> _Objectives_
**a)** In the wetland abstract, what share of the estimated total greenhouse forcing came from N2O emissions?
**b)** Which plant species were the measurement plots spread across, according to the wetland abstract?
**c)** How does the wetland abstract arrive at the conclusion that building the wetland raised annual greenhouse gas emissions by 71.4 tonnes of CO2 equivalents?

> _Selection_
^^^^^^^^
This paper investigates the greenhouse gas emissions from a Swedish wetland, constructed to decrease nutrient content in sewage treatment water. To evaluate the effect of the construction in terms of greenhouse gas emissions we carried out ecosystem-atmosphere flux measurements of CO2, CH4 and N2O using a closed chamber technique. To evaluate the importance of vascular plant species composition to gas emissions we distributed the measurement plots over the three dominating plant species at the field site, i.e., Typha latifolia, Phragmites australis and Juncus effusus. The fluxes of CO2 (total respiration), CH4 and N2O from vegetated plots ranged from 1.39 to 77.5 (g m-2 day-1), -377 to 1387 and -13.9 to 31.5 (mg m-2 day-1) for CO2, CH4 and N2O, respectively. Presence of vascular plants lead as expected to significantly higher total respiration rates compared with un-vegetated control plots. Furthermore, we found that the emission rates of N2O and CH4 was affected by presence of vascular plants and tended to be species-specific. We assessed the integrated greenhouse warming effect of the emissions using a Global Warming Potential over a 100-year horizon (GWP100) and it corresponded to 431 kg CO2 equivalents m-2 day-1. Assuming a 7-month season with conditions similar to the study period this is equal to 90 tonnes of CO2 equivalents annually. N2O emissions were responsible for one third of the estimated total greenhouse forcing. Furthermore, we estimated that the emission from the forested bog that was the precursor land to Magle constructed wetland amounted to 18.6 tonnes of CO2 equivalents annually. Hence, the constructed wetland has increased annual greenhouse gas emissions by 71.4 tonnes of CO2 equivalents for the whole area. Our findings indicate that management processes in relation to wetland construction projects must consider the primary function of the wetland in decreasing eutrophication, in relation to other positive aspects on for instance plant and animal life and recreation as well as possible negative climatic aspects of increased emissions of CH4 and N2O.
^^^^^^^^
> _Records provided_
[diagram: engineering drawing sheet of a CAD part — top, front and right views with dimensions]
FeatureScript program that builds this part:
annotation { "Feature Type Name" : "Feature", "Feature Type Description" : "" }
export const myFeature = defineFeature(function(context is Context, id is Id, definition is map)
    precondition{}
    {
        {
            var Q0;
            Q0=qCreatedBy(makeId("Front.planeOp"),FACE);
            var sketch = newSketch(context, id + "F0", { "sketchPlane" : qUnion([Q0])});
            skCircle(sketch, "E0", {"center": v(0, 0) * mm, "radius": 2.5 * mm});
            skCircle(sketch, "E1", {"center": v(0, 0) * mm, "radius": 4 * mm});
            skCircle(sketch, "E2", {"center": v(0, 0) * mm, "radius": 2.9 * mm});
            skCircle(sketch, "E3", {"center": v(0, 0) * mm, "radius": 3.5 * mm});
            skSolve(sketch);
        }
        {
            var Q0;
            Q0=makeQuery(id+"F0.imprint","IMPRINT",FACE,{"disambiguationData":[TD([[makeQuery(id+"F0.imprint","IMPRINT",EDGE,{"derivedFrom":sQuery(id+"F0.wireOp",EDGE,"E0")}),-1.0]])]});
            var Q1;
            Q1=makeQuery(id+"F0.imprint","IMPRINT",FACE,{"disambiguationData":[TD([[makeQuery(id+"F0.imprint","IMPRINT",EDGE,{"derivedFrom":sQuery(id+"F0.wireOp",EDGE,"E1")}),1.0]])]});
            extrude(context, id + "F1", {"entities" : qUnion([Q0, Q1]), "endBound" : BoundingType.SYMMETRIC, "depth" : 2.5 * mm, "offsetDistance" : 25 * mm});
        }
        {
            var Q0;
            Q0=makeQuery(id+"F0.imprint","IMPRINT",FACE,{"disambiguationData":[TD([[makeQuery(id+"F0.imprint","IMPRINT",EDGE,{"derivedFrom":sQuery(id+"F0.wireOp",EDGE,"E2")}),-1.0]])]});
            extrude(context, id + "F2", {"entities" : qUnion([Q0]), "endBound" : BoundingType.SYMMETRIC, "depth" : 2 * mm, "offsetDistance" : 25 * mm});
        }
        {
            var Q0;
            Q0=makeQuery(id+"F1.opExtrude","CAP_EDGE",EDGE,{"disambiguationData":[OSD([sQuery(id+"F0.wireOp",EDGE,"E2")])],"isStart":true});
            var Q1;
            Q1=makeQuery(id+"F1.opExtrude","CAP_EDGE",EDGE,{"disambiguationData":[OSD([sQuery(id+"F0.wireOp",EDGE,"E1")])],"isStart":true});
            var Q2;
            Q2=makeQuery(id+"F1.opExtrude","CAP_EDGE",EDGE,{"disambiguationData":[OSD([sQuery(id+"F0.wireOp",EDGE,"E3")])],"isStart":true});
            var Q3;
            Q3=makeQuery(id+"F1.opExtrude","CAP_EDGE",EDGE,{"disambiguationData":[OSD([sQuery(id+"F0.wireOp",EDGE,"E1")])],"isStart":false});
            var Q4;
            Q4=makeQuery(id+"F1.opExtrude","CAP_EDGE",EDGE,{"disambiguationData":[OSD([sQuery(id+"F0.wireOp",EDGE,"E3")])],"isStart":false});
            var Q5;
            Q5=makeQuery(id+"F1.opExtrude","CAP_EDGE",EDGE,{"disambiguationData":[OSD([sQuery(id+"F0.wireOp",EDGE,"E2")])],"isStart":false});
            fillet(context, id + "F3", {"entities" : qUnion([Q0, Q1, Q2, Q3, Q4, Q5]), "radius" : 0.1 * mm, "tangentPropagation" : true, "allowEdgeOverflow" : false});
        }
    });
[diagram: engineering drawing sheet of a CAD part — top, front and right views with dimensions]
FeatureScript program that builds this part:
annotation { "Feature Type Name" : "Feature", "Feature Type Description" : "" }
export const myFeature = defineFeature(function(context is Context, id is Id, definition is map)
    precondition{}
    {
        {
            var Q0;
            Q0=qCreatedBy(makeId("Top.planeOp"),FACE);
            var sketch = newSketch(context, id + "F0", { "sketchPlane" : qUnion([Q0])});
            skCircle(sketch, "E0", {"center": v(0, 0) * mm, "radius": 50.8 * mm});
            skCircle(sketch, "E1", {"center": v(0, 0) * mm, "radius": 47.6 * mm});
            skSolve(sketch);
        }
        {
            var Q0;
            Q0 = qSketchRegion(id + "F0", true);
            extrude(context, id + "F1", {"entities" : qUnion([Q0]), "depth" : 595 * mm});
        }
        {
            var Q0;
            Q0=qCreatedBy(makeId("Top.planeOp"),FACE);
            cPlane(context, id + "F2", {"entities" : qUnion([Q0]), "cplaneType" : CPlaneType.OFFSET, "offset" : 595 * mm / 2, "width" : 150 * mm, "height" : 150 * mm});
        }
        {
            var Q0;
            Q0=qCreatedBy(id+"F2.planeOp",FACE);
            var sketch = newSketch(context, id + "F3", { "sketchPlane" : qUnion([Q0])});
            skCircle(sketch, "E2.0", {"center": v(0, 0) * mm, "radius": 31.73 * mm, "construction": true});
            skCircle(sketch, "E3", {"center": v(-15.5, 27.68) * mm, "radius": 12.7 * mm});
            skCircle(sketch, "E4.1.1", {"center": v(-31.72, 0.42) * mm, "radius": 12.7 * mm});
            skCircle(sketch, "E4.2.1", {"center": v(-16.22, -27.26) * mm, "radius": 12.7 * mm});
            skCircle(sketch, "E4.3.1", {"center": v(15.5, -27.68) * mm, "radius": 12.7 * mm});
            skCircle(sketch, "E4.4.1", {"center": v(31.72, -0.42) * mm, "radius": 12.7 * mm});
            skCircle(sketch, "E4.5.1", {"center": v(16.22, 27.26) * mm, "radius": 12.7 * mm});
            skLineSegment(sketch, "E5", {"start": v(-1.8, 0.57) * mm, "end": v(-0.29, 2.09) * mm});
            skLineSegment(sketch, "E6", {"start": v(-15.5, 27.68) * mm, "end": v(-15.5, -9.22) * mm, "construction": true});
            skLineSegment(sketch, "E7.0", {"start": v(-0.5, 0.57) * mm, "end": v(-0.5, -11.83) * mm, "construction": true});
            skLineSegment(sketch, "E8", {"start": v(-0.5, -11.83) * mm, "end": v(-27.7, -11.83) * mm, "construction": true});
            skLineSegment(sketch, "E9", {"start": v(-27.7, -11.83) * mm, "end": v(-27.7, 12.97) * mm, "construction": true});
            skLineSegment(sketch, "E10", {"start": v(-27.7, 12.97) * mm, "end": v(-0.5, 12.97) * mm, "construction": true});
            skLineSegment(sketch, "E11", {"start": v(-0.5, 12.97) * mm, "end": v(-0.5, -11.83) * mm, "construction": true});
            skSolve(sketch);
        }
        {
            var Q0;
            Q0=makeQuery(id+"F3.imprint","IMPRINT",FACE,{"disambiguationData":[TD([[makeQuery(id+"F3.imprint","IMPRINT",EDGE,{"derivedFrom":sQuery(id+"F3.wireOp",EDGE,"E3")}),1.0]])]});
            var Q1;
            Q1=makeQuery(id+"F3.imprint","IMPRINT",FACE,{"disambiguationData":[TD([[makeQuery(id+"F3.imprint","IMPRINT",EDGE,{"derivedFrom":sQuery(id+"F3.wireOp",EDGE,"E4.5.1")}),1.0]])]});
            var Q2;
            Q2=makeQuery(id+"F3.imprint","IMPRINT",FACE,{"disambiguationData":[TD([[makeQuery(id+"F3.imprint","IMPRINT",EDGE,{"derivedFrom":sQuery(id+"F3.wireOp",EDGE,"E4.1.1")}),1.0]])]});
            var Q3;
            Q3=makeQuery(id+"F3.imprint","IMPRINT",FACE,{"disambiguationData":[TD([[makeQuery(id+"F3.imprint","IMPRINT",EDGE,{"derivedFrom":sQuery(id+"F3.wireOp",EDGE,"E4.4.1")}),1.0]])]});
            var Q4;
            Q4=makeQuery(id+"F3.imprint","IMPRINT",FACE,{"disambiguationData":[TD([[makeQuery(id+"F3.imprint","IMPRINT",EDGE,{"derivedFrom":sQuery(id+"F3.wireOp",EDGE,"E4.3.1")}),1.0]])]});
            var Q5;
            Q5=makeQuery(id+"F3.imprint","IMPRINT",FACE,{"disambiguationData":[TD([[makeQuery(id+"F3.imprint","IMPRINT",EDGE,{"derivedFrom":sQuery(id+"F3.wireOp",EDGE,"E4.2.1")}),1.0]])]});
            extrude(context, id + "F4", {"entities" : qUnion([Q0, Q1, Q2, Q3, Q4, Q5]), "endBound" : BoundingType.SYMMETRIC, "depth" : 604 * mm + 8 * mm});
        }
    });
^^^^^^^^
> _Problem solutions_
**a)** One third.

**b)** Typha latifolia, Phragmites australis and Juncus effusus.

**c)** The constructed wetland is estimated to emit 90 tonnes of CO2 equivalents a year, assuming a 7-month season like the study period. The forested bog that occupied the land before is estimated to have emitted 18.6 tonnes a year, and the difference between the two is the 71.4-tonne increase.